A few things I really like about pgloader (which to be clear, uses the COPY protocol):
- Handles MySQL -> pg; MSSQL -> pg; And pg -> pg copy
- Very fast (lisp/"real threading")
- Syncs schemas effectively (this says data only)
- Has it's own DSL for batch jobs: specify tables to include/exclude, renaming them on the fly in dest, and cast dtypes between src and dest if needed. etc
I tried migrating a smallish mysql database (~10Gb) to postgres and it always crashed with a weird runtime memory error. Reducing the number of threads or doing it table by table didnt help.
I found compiling with Clozure CL instead of SBCL leads to way better memory allocation/usage.
It's worth getting it going, it's one of the greatest tools in migrating things into and out of pgsql I've ever used. If you have pgsql in your pipeline, get it working.
I used this and debezium to really make my ETL pipeline absolutely bulletproof.

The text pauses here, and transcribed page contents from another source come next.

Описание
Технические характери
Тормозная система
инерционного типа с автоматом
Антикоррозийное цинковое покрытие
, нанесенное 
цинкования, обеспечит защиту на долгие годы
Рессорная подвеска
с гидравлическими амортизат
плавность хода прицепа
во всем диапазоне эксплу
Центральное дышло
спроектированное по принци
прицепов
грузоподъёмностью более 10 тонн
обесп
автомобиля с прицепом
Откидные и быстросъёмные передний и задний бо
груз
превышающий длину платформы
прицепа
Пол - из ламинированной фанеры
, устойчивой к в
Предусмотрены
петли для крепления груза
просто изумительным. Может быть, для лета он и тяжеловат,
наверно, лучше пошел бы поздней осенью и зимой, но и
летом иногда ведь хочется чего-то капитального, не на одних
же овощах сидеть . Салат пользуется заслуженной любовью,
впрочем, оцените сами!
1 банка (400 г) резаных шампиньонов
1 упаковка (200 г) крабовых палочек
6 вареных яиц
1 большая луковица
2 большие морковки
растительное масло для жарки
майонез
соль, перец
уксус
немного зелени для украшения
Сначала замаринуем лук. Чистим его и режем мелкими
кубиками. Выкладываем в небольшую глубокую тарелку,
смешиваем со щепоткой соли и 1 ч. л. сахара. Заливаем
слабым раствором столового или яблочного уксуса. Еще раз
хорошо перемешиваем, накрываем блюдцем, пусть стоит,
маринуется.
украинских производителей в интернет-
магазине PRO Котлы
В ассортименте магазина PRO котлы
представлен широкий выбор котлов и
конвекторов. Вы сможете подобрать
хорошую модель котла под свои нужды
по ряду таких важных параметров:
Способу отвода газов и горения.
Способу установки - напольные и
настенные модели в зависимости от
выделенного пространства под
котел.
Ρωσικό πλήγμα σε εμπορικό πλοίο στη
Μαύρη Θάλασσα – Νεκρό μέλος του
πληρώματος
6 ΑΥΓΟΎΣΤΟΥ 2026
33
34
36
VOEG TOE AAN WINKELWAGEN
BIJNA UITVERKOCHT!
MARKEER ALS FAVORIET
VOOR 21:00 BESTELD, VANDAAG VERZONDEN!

"Debezium is a set of distributed services that capture row-level changes in your databases so that your applications can see and respond to those changes."
It has a lot of required components, however I ran most of them in a single-component setup (e.g.: 1 zookeeper server , 1 kafka server; using only their provided containers) and got extremely far (think 1 billion rows a day ingested, then transferred to pgsql and s3) with some extra overhead still.
Just offering an anecdotal experience to counter, not saying you or your experience is wrong...
I've used pgloader multiple times because I'm a huge Postgres evangelist for that exact use case multiple times without issue. Honestly - it's a favorite tool in my toolbox.